Study material ->

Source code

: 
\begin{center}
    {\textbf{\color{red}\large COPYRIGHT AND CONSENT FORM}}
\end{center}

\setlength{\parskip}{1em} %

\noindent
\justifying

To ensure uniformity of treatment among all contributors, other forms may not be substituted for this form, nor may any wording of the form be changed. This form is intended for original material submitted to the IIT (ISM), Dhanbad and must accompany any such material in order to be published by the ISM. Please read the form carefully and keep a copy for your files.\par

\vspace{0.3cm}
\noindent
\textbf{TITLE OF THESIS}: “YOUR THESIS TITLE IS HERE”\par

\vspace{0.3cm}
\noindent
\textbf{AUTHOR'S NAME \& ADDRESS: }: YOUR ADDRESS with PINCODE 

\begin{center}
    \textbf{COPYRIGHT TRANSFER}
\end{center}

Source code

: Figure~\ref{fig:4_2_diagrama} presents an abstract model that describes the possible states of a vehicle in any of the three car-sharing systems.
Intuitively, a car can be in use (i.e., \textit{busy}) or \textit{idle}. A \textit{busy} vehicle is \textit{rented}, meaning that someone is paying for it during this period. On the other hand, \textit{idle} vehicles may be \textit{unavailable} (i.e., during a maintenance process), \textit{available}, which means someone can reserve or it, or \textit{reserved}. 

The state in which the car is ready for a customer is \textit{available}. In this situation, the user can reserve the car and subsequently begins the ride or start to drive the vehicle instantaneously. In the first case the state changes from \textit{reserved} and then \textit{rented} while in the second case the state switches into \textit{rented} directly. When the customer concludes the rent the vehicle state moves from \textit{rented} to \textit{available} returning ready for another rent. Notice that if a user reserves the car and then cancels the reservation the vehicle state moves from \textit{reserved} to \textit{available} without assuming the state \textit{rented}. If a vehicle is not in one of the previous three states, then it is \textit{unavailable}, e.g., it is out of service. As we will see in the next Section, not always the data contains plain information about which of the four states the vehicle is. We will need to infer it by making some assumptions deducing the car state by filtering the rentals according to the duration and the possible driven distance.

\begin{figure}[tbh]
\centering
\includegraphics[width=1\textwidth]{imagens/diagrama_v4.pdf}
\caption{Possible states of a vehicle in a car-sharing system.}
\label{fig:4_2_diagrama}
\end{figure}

What is required -> Would you write out all the records exactly as they read?

Response to this task ->
Source code

: 
\begin{center}
    {\textbf{\color{red}\large COPYRIGHT AND CONSENT FORM}}
\end{center}

\setlength{\parskip}{1em} %

\noindent
\justifying

To ensure uniformity of treatment among all contributors, other forms may not be substituted for this form, nor may any wording of the form be changed. This form is intended for original material submitted to the IIT (ISM), Dhanbad and must accompany any such material in order to be published by the ISM. Please read the form carefully and keep a copy for your files.\par

\vspace{0.3cm}
\noindent
\textbf{TITLE OF THESIS}: “YOUR THESIS TITLE IS HERE”\par

\vspace{0.3cm}
\noindent
\textbf{AUTHOR'S NAME \& ADDRESS: }: YOUR ADDRESS with PINCODE 

\begin{center}
    \textbf{COPYRIGHT TRANSFER}
\end{center}

Source code

: Figure~\ref{fig:4_2_diagrama} presents an abstract model that describes the possible states of a vehicle in any of the three car-sharing systems.
Intuitively, a car can be in use (i.e., \textit{busy}) or \textit{idle}. A \textit{busy} vehicle is \textit{rented}, meaning that someone is paying for it during this period. On the other hand, \textit{idle} vehicles may be \textit{unavailable} (i.e., during a maintenance process), \textit{available}, which means someone can reserve or it, or \textit{reserved}. 

The state in which the car is ready for a customer is \textit{available}. In this situation, the user can reserve the car and subsequently begins the ride or start to drive the vehicle instantaneously. In the first case the state changes from \textit{reserved} and then \textit{rented} while in the second case the state switches into \textit{rented} directly. When the customer concludes the rent the vehicle state moves from \textit{rented} to \textit{available} returning ready for another rent. Notice that if a user reserves the car and then cancels the reservation the vehicle state moves from \textit{reserved} to \textit{available} without assuming the state \textit{rented}. If a vehicle is not in one of the previous three states, then it is \textit{unavailable}, e.g., it is out of service. As we will see in the next Section, not always the data contains plain information about which of the four states the vehicle is. We will need to infer it by making some assumptions deducing the car state by filtering the rentals according to the duration and the possible driven distance.

\begin{figure}[tbh]
\centering
\includegraphics[width=1\textwidth]{imagens/diagrama_v4.pdf}
\caption{Possible states of a vehicle in a car-sharing system.}
\label{fig:4_2_diagrama}
\end{figure}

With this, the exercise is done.